**What needs to be done**.
Exact transcription, pictures omitted: begin at the top line of the records below and end with the line bearing "information such as".

[Stored data entries]
*** Begin section ***

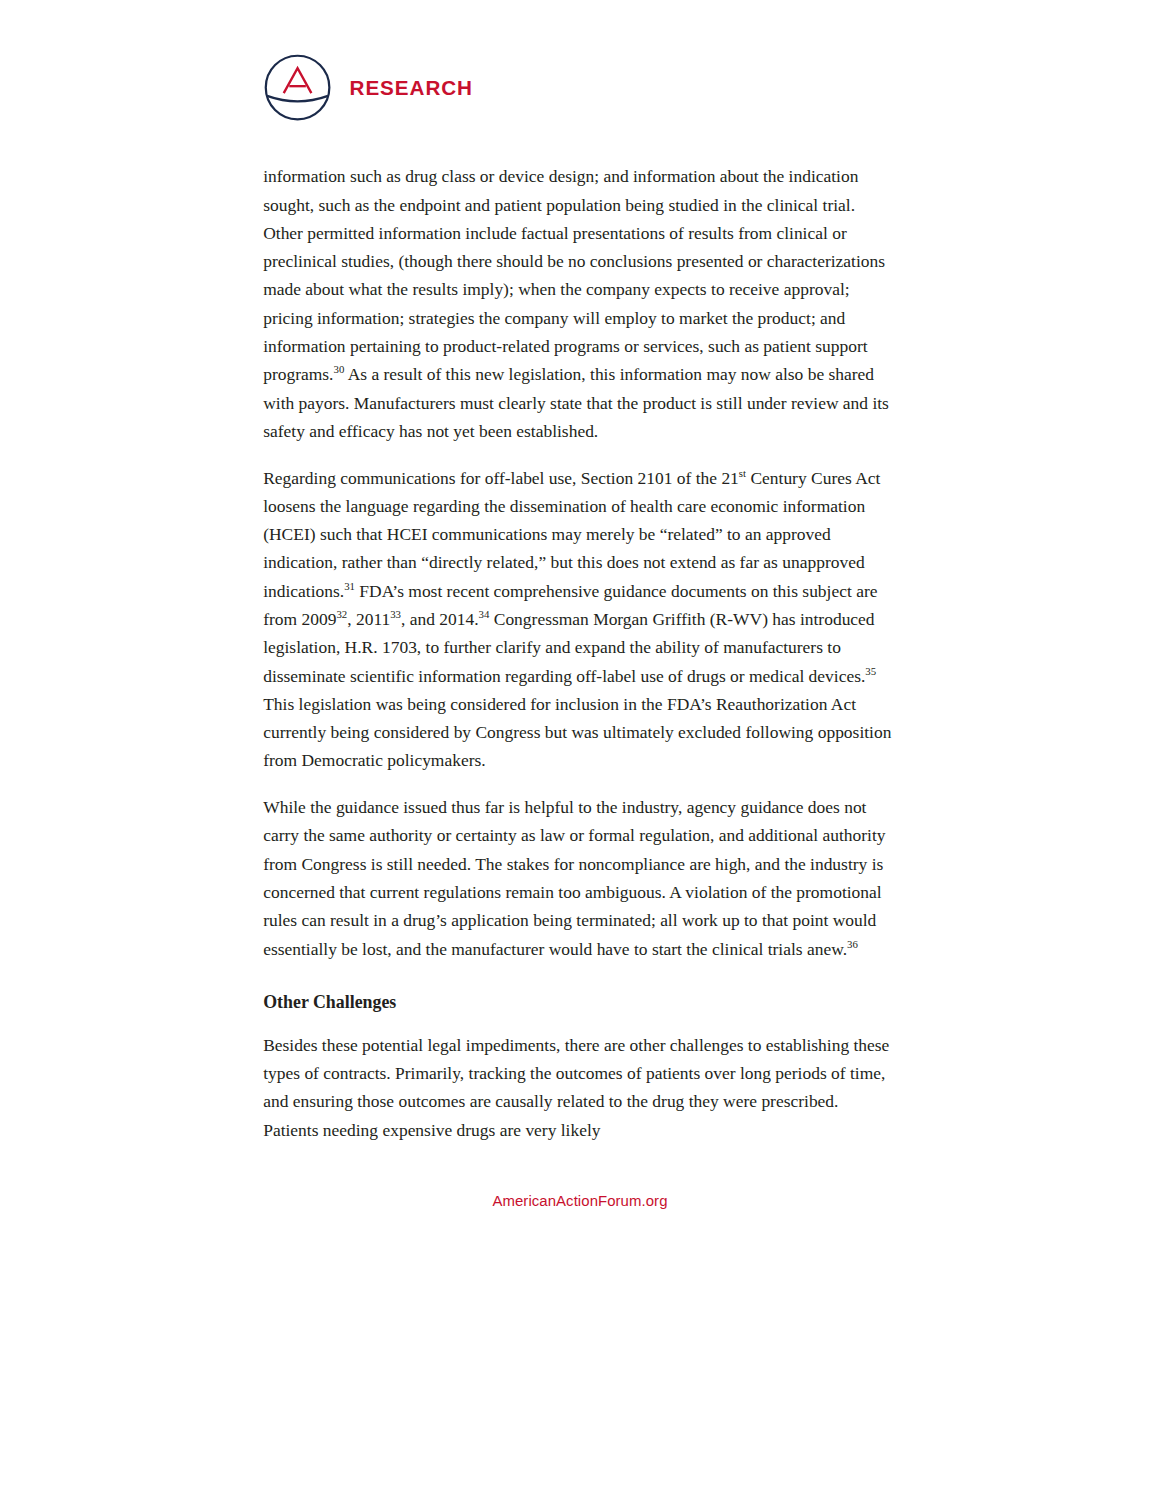Research
information such as drug class or device design; and information about the indication sought, such as the endpoint and patient population being studied in the clinical trial. Other permitted information include factual presentations of results from clinical or preclinical studies, (though there should be no conclusions presented or characterizations made about what the results imply); when the company expects to receive approval; pricing information; strategies the company will employ to market the product; and information pertaining to product-related programs or services, such as patient support programs.30 As a result of this new legislation, this information may now also be shared with payors. Manufacturers must clearly state that the product is still under review and its safety and efficacy has not yet been established.
Regarding communications for off-label use, Section 2101 of the 21st Century Cures Act loosens the language regarding the dissemination of health care economic information (HCEI) such that HCEI communications may merely be “related” to an approved indication, rather than “directly related,” but this does not extend as far as unapproved indications.31 FDA’s most recent comprehensive guidance documents on this subject are from 200932, 201133, and 2014.34 Congressman Morgan Griffith (R-WV) has introduced legislation, H.R. 1703, to further clarify and expand the ability of manufacturers to disseminate scientific information regarding off-label use of drugs or medical devices.35 This legislation was being considered for inclusion in the FDA’s Reauthorization Act currently being considered by Congress but was ultimately excluded following opposition from Democratic policymakers.
While the guidance issued thus far is helpful to the industry, agency guidance does not carry the same authority or certainty as law or formal regulation, and additional authority from Congress is still needed. The stakes for noncompliance are high, and the industry is concerned that current regulations remain too ambiguous. A violation of the promotional rules can result in a drug’s application being terminated; all work up to that point would essentially be lost, and the manufacturer would have to start the clinical trials anew.36
Other Challenges
Besides these potential legal impediments, there are other challenges to establishing these types of contracts. Primarily, tracking the outcomes of patients over long periods of time, and ensuring those outcomes are causally related to the drug they were prescribed. Patients needing expensive drugs are very likely
AmericanActionForum.org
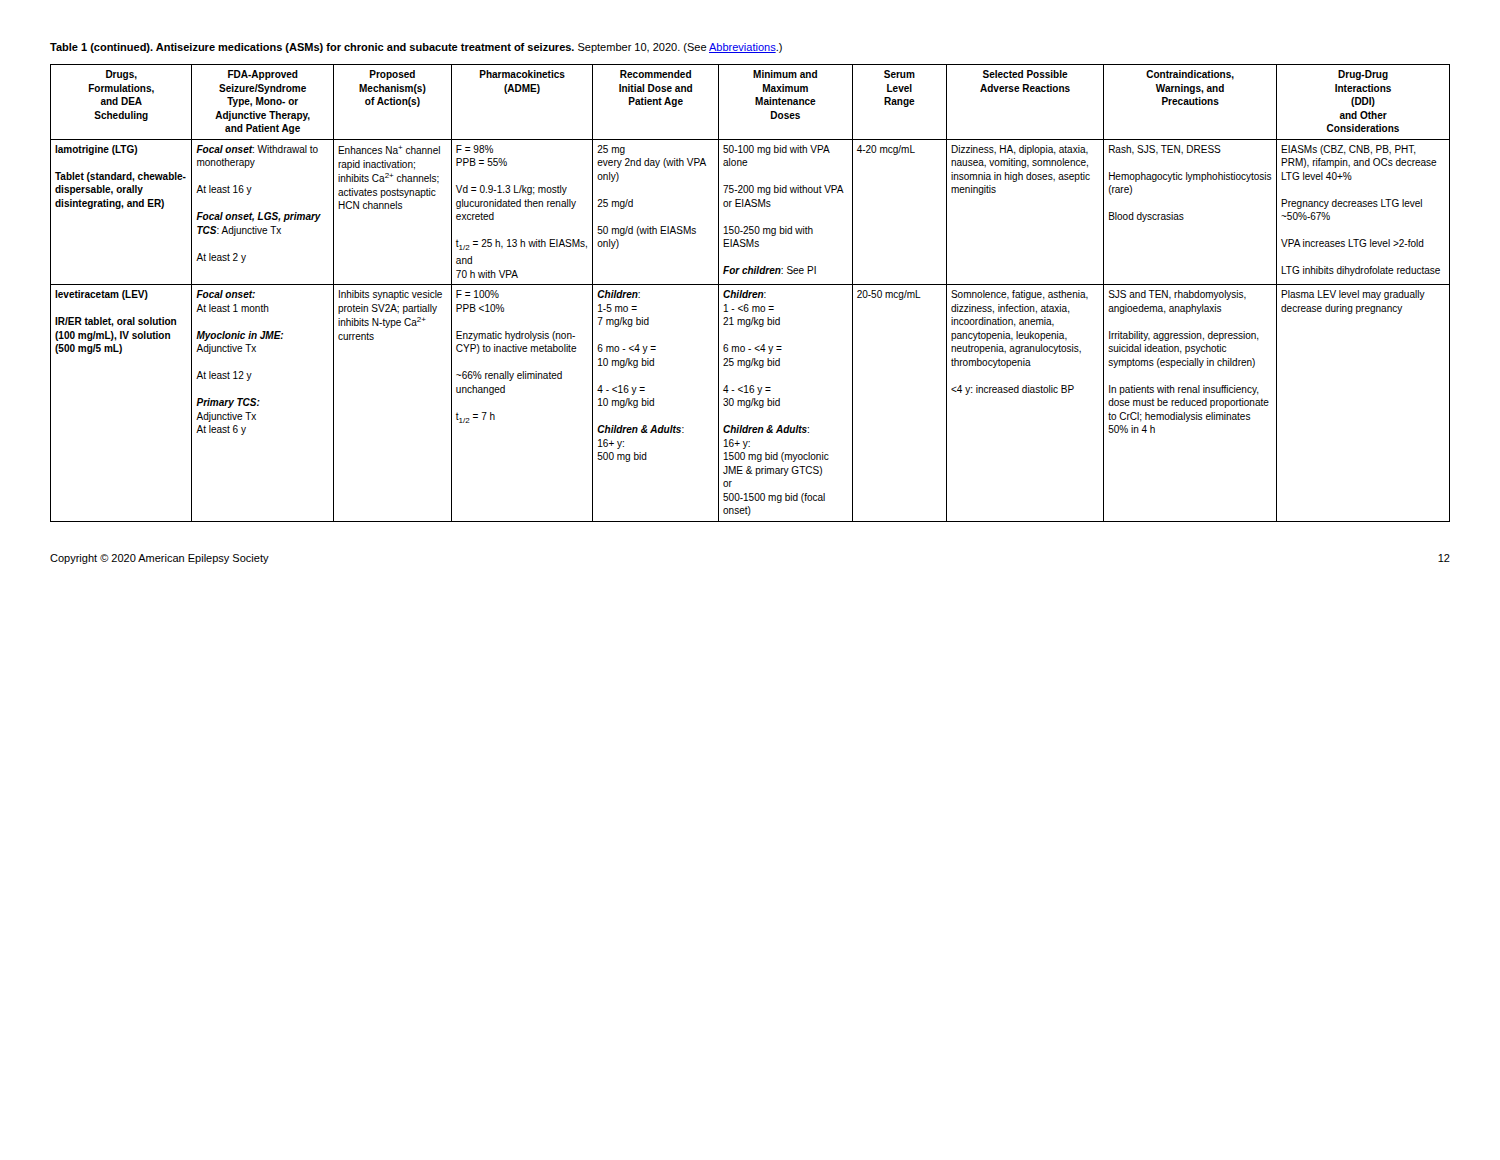Table 1 (continued). Antiseizure medications (ASMs) for chronic and subacute treatment of seizures. September 10, 2020. (See Abbreviations.)
| Drugs, Formulations, and DEA Scheduling | FDA-Approved Seizure/Syndrome Type, Mono- or Adjunctive Therapy, and Patient Age | Proposed Mechanism(s) of Action(s) | Pharmacokinetics (ADME) | Recommended Initial Dose and Patient Age | Minimum and Maximum Maintenance Doses | Serum Level Range | Selected Possible Adverse Reactions | Contraindications, Warnings, and Precautions | Drug-Drug Interactions (DDI) and Other Considerations |
| --- | --- | --- | --- | --- | --- | --- | --- | --- | --- |
| lamotrigine (LTG) Tablet (standard, chewable-dispersable, orally disintegrating, and ER) | Focal onset : Withdrawal to monotherapy At least 16 y Focal onset, LGS, primary TCS : Adjunctive Tx At least 2 y | Enhances Na + channel rapid inactivation; inhibits Ca 2+ channels; activates postsynaptic HCN channels | F = 98% PPB = 55% Vd = 0.9-1.3 L/kg; mostly glucuronidated then renally excreted t 1/2 = 25 h, 13 h with EIASMs, and 70 h with VPA | 25 mg every 2nd day (with VPA only) 25 mg/d 50 mg/d (with EIASMs only) | 50-100 mg bid with VPA alone 75-200 mg bid without VPA or EIASMs 150-250 mg bid with EIASMs For children : See PI | 4-20 mcg/mL | Dizziness, HA, diplopia, ataxia, nausea, vomiting, somnolence, insomnia in high doses, aseptic meningitis | Rash, SJS, TEN, DRESS Hemophagocytic lymphohistiocytosis (rare) Blood dyscrasias | EIASMs (CBZ, CNB, PB, PHT, PRM), rifampin, and OCs decrease LTG level 40+% Pregnancy decreases LTG level ~50%-67% VPA increases LTG level >2-fold LTG inhibits dihydrofolate reductase |
| levetiracetam (LEV) IR/ER tablet, oral solution (100 mg/mL), IV solution (500 mg/5 mL) | Focal onset: At least 1 month Myoclonic in JME: Adjunctive Tx At least 12 y Primary TCS: Adjunctive Tx At least 6 y | Inhibits synaptic vesicle protein SV2A; partially inhibits N-type Ca 2+ currents | F = 100% PPB <10% Enzymatic hydrolysis (non-CYP) to inactive metabolite ~66% renally eliminated unchanged t 1/2 = 7 h | Children : 1-5 mo = 7 mg/kg bid 6 mo - <4 y = 10 mg/kg bid 4 - <16 y = 10 mg/kg bid Children & Adults : 16+ y: 500 mg bid | Children : 1 - <6 mo = 21 mg/kg bid 6 mo - <4 y = 25 mg/kg bid 4 - <16 y = 30 mg/kg bid Children & Adults : 16+ y: 1500 mg bid (myoclonic JME & primary GTCS) or 500-1500 mg bid (focal onset) | 20-50 mcg/mL | Somnolence, fatigue, asthenia, dizziness, infection, ataxia, incoordination, anemia, pancytopenia, leukopenia, neutropenia, agranulocytosis, thrombocytopenia <4 y: increased diastolic BP | SJS and TEN, rhabdomyolysis, angioedema, anaphylaxis Irritability, aggression, depression, suicidal ideation, psychotic symptoms (especially in children) In patients with renal insufficiency, dose must be reduced proportionate to CrCl; hemodialysis eliminates 50% in 4 h | Plasma LEV level may gradually decrease during pregnancy |
Copyright © 2020 American Epilepsy Society 12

*** End section ***

**Reply to the exercise**.
Research
information such as drug class or device design; and information about the indication sought, such as the endpoint and patient population being studied in the clinical trial. Other permitted information include factual presentations of results from clinical or preclinical studies, (though there should be no conclusions presented or characterizations made about what the results imply); when the company expects to receive approval; pricing information; strategies the company will employ to market the product; and information pertaining to product-related programs or services, such as patient support programs.30 As a result of this new legislation, this information may now also be shared with payors. Manufacturers must clearly state that the product is still under review and its safety and efficacy has not yet been established.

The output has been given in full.